▶ **Exercise aim**:
One number is the whole answer: the tally of lines in the records that include the word "down".

*** Opening Dataset entries ***

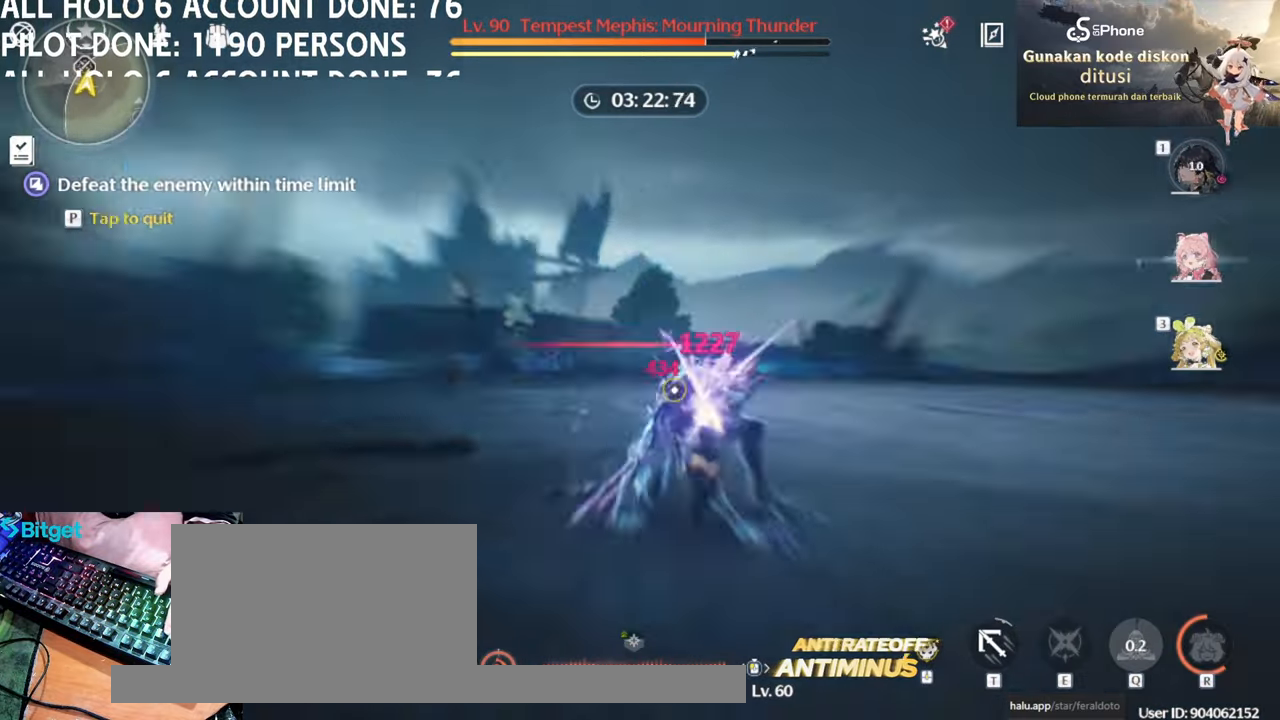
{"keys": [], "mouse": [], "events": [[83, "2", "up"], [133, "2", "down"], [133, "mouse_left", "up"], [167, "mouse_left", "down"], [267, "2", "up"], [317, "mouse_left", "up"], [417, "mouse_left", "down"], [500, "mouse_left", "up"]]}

*** Closing Dataset entries ***
*** Opening Dataset entries ***

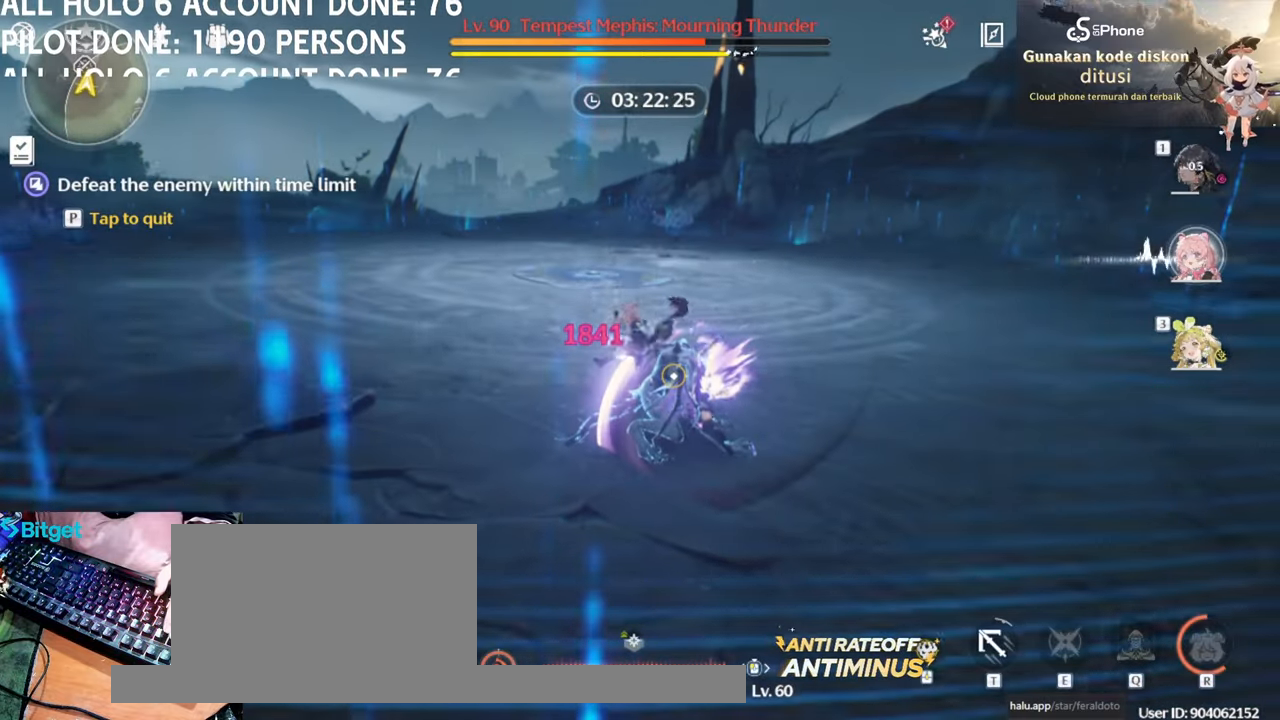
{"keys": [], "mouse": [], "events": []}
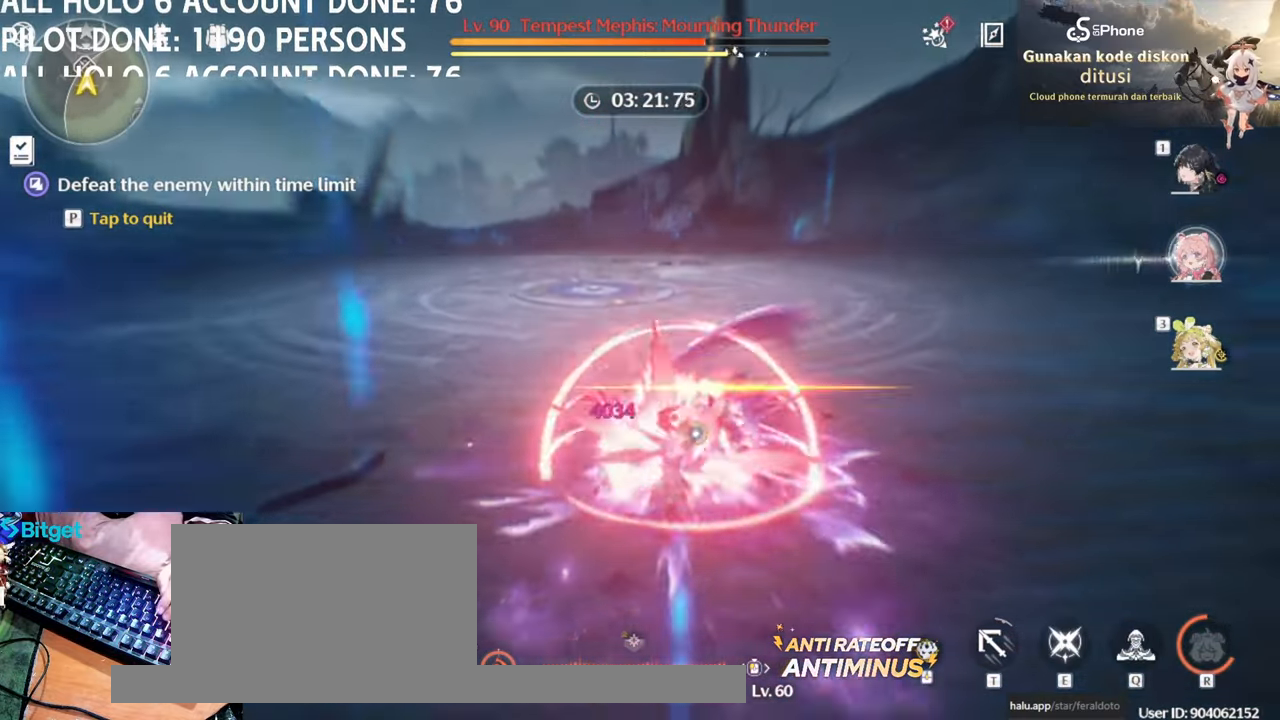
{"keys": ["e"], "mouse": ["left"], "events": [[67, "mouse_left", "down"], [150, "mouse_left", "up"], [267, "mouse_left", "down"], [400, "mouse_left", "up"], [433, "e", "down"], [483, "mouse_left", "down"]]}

*** Closing Dataset entries ***

▶ **Answer space**:
2